Animals can't have rights because:

"(Rights) are in ever case claims, or potential claims, within a community of moral agents. Rights arise, and can be intelligibly defended, only among beings who actually do, or can, make moral claims against one another. Whatever else rights may be, therefore, they are necessarily human; their possessors are persons, human beings." (P. 302, text)

"Animals . . . lack the capacity for free moral judgment. They are not beings of a kind capable of exercising or responding to moral claims. Animals therefore have no rights, and they can have none. . . . The holders of rights must have the capacity to comprehend rules of duty, governing all including themselves. In applying such rules, the holders of rights must recognize possible conflicts between what is in their own interest and what is just. Only in a community of beings capable of self-restricting moral judgment can the concept of a right be correctly invoked." (P. 302, text)
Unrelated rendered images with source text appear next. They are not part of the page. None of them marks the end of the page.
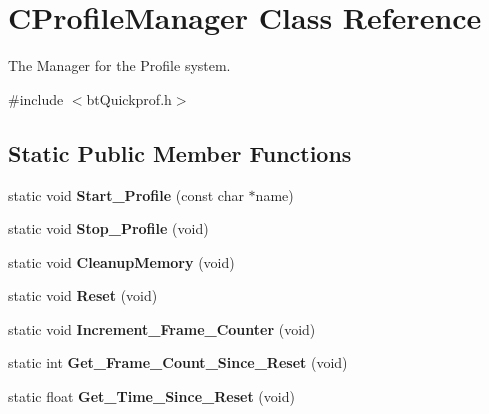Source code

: \hypertarget{classCProfileManager}{}\section{C\+Profile\+Manager Class Reference}
\label{classCProfileManager}


The Manager for the Profile system.  




{\ttfamily \#include $<$bt\+Quickprof.\+h$>$}

\subsection*{Static Public Member Functions}
\begin{DoxyCompactItemize}
\item 
\mbox{\label{classCProfileManager_a9ee4ef7680a5d4244c10eb64c02fb47b}} 
static void {\bfseries Start\+\_\+\+Profile} (const char $\ast$name)
\item 
\mbox{\label{classCProfileManager_aae6ebba99caa1d89fa5a019168db2e4d}} 
static void {\bfseries Stop\+\_\+\+Profile} (void)
\item 
\mbox{\label{classCProfileManager_aad68cf5af2848a466e564ab0fe84babb}} 
static void {\bfseries Cleanup\+Memory} (void)
\item 
\mbox{\label{classCProfileManager_a945351c8b86ec458b6976a79f0ea21e7}} 
static void {\bfseries Reset} (void)
\item 
\mbox{\label{classCProfileManager_a375c7bc9c8f1ed9c9c74be7ea14c7de7}} 
static void {\bfseries Increment\+\_\+\+Frame\+\_\+\+Counter} (void)
\item 
\mbox{\label{classCProfileManager_a8d22ef534dccd484ed01838155dd6b1b}} 
static int {\bfseries Get\+\_\+\+Frame\+\_\+\+Count\+\_\+\+Since\+\_\+\+Reset} (void)
\item 
\mbox{\label{classCProfileManager_a6fee33f122aa1980191a7b6c4f6140c9}} 
static float {\bfseries Get\+\_\+\+Time\+\_\+\+Since\+\_\+\+Reset} (void)
\item 

\end{DoxyCompactItemize}
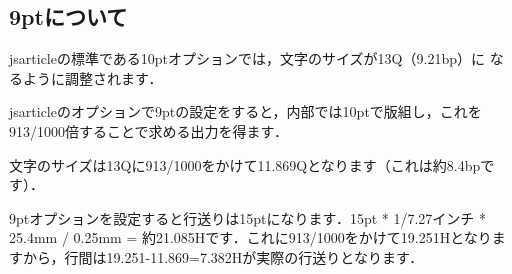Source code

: \documentclass[a4j, 12Q, twocolumn, twoside, draft]{jsarticle}
\begin{document}
\subsection{9ptについて}
jsarticleの標準である10ptオプションでは，文字のサイズが13Q（9.21bp）に
なるように調整されます．

jsarticleのオプションで9ptの設定をすると，内部では10ptで版組し，これを
913/1000倍することで求める出力を得ます．

文字のサイズは13Qに913/1000をかけて11.869Qとなります（これは約8.4bpです）．

9ptオプションを設定すると行送りは15ptになります．15pt * 1/7.27インチ *
25.4mm / 0.25mm = 約21.085Hです．これに913/1000をかけて19.251Hとなりま
すから，行間は19.251-11.869=7.382Hが実際の行送りとなります．


\end{document}
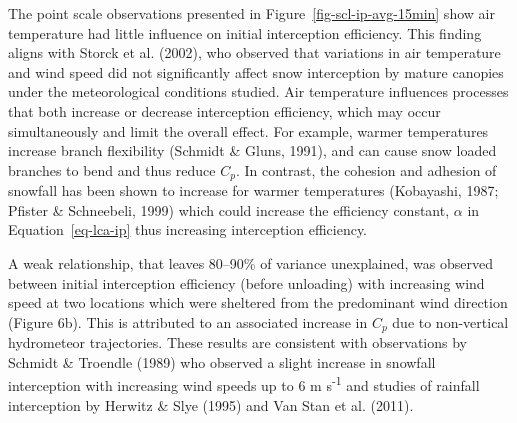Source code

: \documentclass[
  letterpaper,
  DIV=11,
  numbers=noendperiod]{scrartcl}
\begin{document}
The point scale observations presented in
Figure~\ref{fig-scl-ip-avg-15min} show air temperature had little
influence on initial interception efficiency. This finding aligns with
Storck et al. (2002), who observed that variations in air temperature
and wind speed did not significantly affect snow interception by mature
canopies under the meteorological conditions studied. Air temperature
influences processes that both increase or decrease interception
efficiency, which may occur simultaneously and limit the overall effect.
For example, warmer temperatures increase branch flexibility (Schmidt \&
Gluns, 1991), and can cause snow loaded branches to bend and thus reduce
\(C_p\). In contrast, the cohesion and adhesion of snowfall has been
shown to increase for warmer temperatures (Kobayashi, 1987; Pfister \&
Schneebeli, 1999) which could increase the efficiency constant,
\(\alpha\) in Equation~\ref{eq-lca-ip} thus increasing interception
efficiency.

A weak relationship, that leaves 80--90\% of variance unexplained, was
observed between initial interception efficiency (before unloading) with
increasing wind speed at two locations which were sheltered from the
predominant wind direction (Figure 6b). This is attributed to an
associated increase in \(C_p\) due to non-vertical hydrometeor
trajectories. These results are consistent with observations by Schmidt
\& Troendle (1989) who observed a slight increase in snowfall
interception with increasing wind speeds up to 6 m s\textsuperscript{-1}
and studies of rainfall interception by Herwitz \& Slye (1995) and Van
Stan et al. (2011).
\end{document}
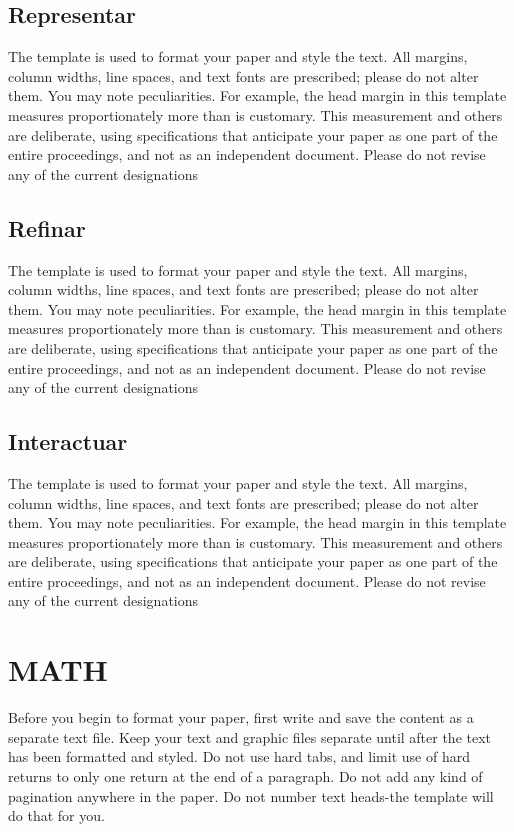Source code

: \documentclass[letterpaper, 12 pt, conference]{ieeeconf}  %
\begin{document}
\subsection{Representar}

The template is used to format your paper and style the text. All margins, column widths, line spaces, and text fonts are prescribed; please do not alter them. You may note peculiarities. For example, the head margin in this template measures proportionately more than is customary. This measurement and others are deliberate, using specifications that anticipate your paper as one part of the entire proceedings, and not as an independent document. Please do not revise any of the current designations

\subsection{Refinar}

The template is used to format your paper and style the text. All margins, column widths, line spaces, and text fonts are prescribed; please do not alter them. You may note peculiarities. For example, the head margin in this template measures proportionately more than is customary. This measurement and others are deliberate, using specifications that anticipate your paper as one part of the entire proceedings, and not as an independent document. Please do not revise any of the current designations

\subsection{Interactuar}

The template is used to format your paper and style the text. All margins, column widths, line spaces, and text fonts are prescribed; please do not alter them. You may note peculiarities. For example, the head margin in this template measures proportionately more than is customary. This measurement and others are deliberate, using specifications that anticipate your paper as one part of the entire proceedings, and not as an independent document. Please do not revise any of the current designations

\section{MATH}

Before you begin to format your paper, first write and save the content as a separate text file. Keep your text and graphic files separate until after the text has been formatted and styled. Do not use hard tabs, and limit use of hard returns to only one return at the end of a paragraph. Do not add any kind of pagination anywhere in the paper. Do not number text heads-the template will do that for you.
\end{document}
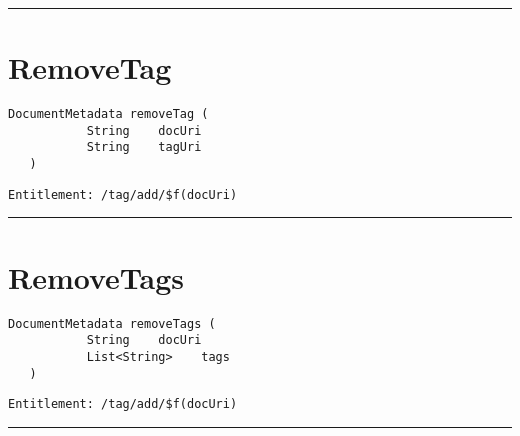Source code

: \rule{12cm}{2pt}
\section{RemoveTag}
\label{Api:RemoveTag}
\begin{lstlisting}[style=nonumbers]
   DocumentMetadata removeTag (
           String    docUri
           String    tagUri
   )
\end{lstlisting}
\begin{Verbatim}[formatcom=\color{Maroon}]
  Entitlement: /tag/add/$f(docUri)
\end{Verbatim}



\rule{12cm}{2pt}
\section{RemoveTags}
\label{Api:RemoveTags}
\begin{lstlisting}[style=nonumbers]
   DocumentMetadata removeTags (
           String    docUri
           List<String>    tags
   )
\end{lstlisting}
\begin{Verbatim}[formatcom=\color{Maroon}]
  Entitlement: /tag/add/$f(docUri)
\end{Verbatim}



\rule{12cm}{2pt}
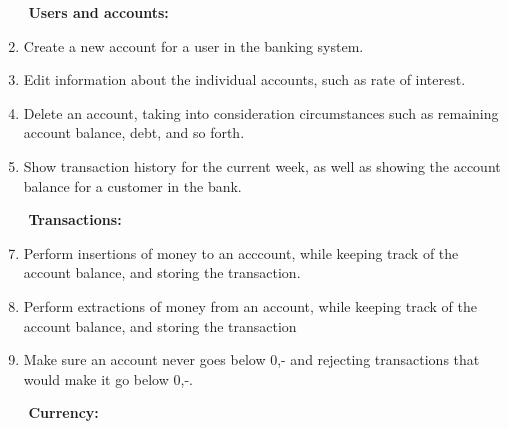 \begin{mdframed}[backgroundcolor=black!5]
\begin{enumerate}
\item[$ $] \textbf{Users and accounts:}
\item Create a new account for a user in the banking system.

\item Edit information about the individual accounts, such as rate of interest.

\item Delete an account, taking into consideration circumstances such as remaining account balance, debt, and so forth.

\item Show transaction history for the current week, as well as showing the account balance for a customer in the bank.

\item[$ $] \textbf{Transactions:}

\item Perform insertions of money to an acccount, while keeping track of the account balance, and storing the transaction.

\item Perform extractions of money from an account, while keeping track of the account balance, and storing the transaction

\item Make sure an account never goes below 0,- and rejecting transactions that would make it go below 0,-.


\item[$ $] \textbf{Currency:}


\end{enumerate}
\end{mdframed}
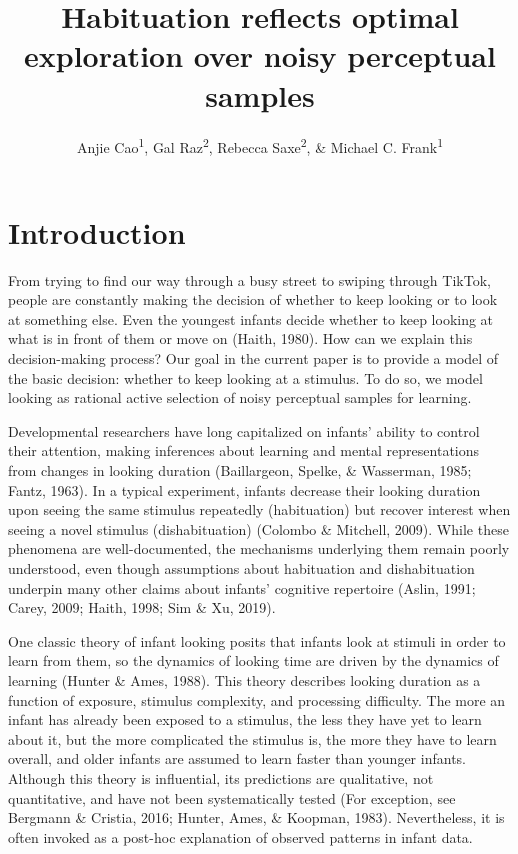 \documentclass[
  man,floatsintext]{apa6}
\title{Habituation reflects optimal exploration over noisy perceptual samples}
\author{Anjie Cao\textsuperscript{1}, Gal Raz\textsuperscript{2}, Rebecca Saxe\textsuperscript{2}, \& Michael C. Frank\textsuperscript{1}}
\date{}
\affiliation{\vspace{0.5cm}\textsuperscript{1} Department of Psychology, Stanford University\\\textsuperscript{2} Department of Brain and Cognitive Sciences, MIT}
\begin{document}
\maketitle

\hypertarget{introduction}{%
\section{Introduction}\label{introduction}}

From trying to find our way through a busy street to swiping through TikTok, people are constantly making the decision of whether to keep looking or to look at something else. Even the youngest infants decide whether to keep looking at what is in front of them or move on (Haith, 1980). How can we explain this decision-making process? Our goal in the current paper is to provide a model of the basic decision: whether to keep looking at a stimulus. To do so, we model looking as rational active selection of noisy perceptual samples for learning.

Developmental researchers have long capitalized on infants' ability to control their attention, making inferences about learning and mental representations from changes in looking duration (Baillargeon, Spelke, \& Wasserman, 1985; Fantz, 1963). In a typical experiment, infants decrease their looking duration upon seeing the same stimulus repeatedly (habituation) but recover interest when seeing a novel stimulus (dishabituation) (Colombo \& Mitchell, 2009). While these phenomena are well-documented, the mechanisms underlying them remain poorly understood, even though assumptions about habituation and dishabituation underpin many other claims about infants' cognitive repertoire (Aslin, 1991; Carey, 2009; Haith, 1998; Sim \& Xu, 2019).

One classic theory of infant looking posits that infants look at stimuli in order to learn from them, so the dynamics of looking time are driven by the dynamics of learning (Hunter \& Ames, 1988). This theory describes looking duration as a function of exposure, stimulus complexity, and processing difficulty. The more an infant has already been exposed to a stimulus, the less they have yet to learn about it, but the more complicated the stimulus is, the more they have to learn overall, and older infants are assumed to learn faster than younger infants. Although this theory is influential, its predictions are qualitative, not quantitative, and have not been systematically tested (For exception, see Bergmann \& Cristia, 2016; Hunter, Ames, \& Koopman, 1983). Nevertheless, it is often invoked as a post-hoc explanation of observed patterns in infant data.
\end{document}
Cohen's response to the marginal case argument (i.e., if animals can't have rights because they aren't moral actors/agents, then infants and the severely retarded lack rights because they too aren't moral actors):

"This objection fails: it mistakenly treats an essential feature of humanity as though it were a screen for sorting humans. The capacity for moral judgment that distinguishes humans from animals is not a test to be administered to human beings one by one. Persons who are unable, because of some disability, to perform the full moral functions natural to human beings are certainly not for that reason ejected from the moral community. The issue is one of kind. Humans are of such a kind that they may be the subject of experiments only with their voluntary consent. The choices they make freely must be respected. Animals are of such a kind that it is impossible for them, in principle, to give or withhold voluntary consent or to make a moral choice. What humans retain when disabled, animals have never had."